DATA FOR PROCESSING
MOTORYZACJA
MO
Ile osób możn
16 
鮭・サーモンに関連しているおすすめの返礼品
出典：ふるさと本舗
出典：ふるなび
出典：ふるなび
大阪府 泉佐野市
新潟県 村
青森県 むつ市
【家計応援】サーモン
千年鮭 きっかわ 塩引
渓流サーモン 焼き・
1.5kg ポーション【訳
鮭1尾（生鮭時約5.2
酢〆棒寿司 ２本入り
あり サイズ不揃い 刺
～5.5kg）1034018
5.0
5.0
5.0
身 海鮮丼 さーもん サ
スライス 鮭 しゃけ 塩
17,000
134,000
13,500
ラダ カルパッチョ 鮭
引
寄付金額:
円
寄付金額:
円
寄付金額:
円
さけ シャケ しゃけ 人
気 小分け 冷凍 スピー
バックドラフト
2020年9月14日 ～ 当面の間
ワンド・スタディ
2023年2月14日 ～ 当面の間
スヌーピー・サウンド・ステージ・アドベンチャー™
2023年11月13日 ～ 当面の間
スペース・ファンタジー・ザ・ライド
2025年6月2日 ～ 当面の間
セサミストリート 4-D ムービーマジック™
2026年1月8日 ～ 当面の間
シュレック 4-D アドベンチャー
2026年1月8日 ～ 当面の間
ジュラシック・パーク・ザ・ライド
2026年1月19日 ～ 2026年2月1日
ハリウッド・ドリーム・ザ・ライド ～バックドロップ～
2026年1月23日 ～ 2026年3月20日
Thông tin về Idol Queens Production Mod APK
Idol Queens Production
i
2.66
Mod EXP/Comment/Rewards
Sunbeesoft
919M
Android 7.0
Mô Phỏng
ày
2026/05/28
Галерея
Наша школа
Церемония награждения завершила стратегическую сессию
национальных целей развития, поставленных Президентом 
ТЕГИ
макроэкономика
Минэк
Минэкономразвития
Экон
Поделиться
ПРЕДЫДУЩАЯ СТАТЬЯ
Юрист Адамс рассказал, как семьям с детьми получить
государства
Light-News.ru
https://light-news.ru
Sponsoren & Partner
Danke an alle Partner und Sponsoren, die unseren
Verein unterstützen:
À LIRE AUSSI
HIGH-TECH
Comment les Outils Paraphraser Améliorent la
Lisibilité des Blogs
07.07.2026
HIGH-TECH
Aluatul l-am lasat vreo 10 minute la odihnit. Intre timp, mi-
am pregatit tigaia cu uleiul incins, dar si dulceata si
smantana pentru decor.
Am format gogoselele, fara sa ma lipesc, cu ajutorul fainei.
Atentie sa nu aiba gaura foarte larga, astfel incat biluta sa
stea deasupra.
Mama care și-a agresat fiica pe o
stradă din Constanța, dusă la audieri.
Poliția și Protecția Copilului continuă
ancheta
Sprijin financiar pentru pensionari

WHAT TO DO
Please copy the items word for word, from the first line up to and including the line that contains "セサミストリート 4-D ムービーマジック™".

EXPECTED ANSWER
MOTORYZACJA
MO
Ile osób możn
16 
鮭・サーモンに関連しているおすすめの返礼品
出典：ふるさと本舗
出典：ふるなび
出典：ふるなび
大阪府 泉佐野市
新潟県 村
青森県 むつ市
【家計応援】サーモン
千年鮭 きっかわ 塩引
渓流サーモン 焼き・
1.5kg ポーション【訳
鮭1尾（生鮭時約5.2
酢〆棒寿司 ２本入り
あり サイズ不揃い 刺
～5.5kg）1034018
5.0
5.0
5.0
身 海鮮丼 さーもん サ
スライス 鮭 しゃけ 塩
17,000
134,000
13,500
ラダ カルパッチョ 鮭
引
寄付金額:
円
寄付金額:
円
寄付金額:
円
さけ シャケ しゃけ 人
気 小分け 冷凍 スピー
バックドラフト
2020年9月14日 ～ 当面の間
ワンド・スタディ
2023年2月14日 ～ 当面の間
スヌーピー・サウンド・ステージ・アドベンチャー™
2023年11月13日 ～ 当面の間
スペース・ファンタジー・ザ・ライド
2025年6月2日 ～ 当面の間
セサミストリート 4-D ムービーマジック™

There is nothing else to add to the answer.